WORK TO BE COMPLETED:
Copy the records exactly, every one of them.
━━━━━ INFORMATION GIVEN ━━━━━
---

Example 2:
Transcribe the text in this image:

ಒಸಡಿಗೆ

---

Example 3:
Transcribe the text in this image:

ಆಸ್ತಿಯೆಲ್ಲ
━━━━━
SOLUTION TO THE EXERCISE:
---

Example 2:
Transcribe the text in this image:

ಒಸಡಿಗೆ

---

Example 3:
Transcribe the text in this image:

ಆಸ್ತಿಯೆಲ್ಲ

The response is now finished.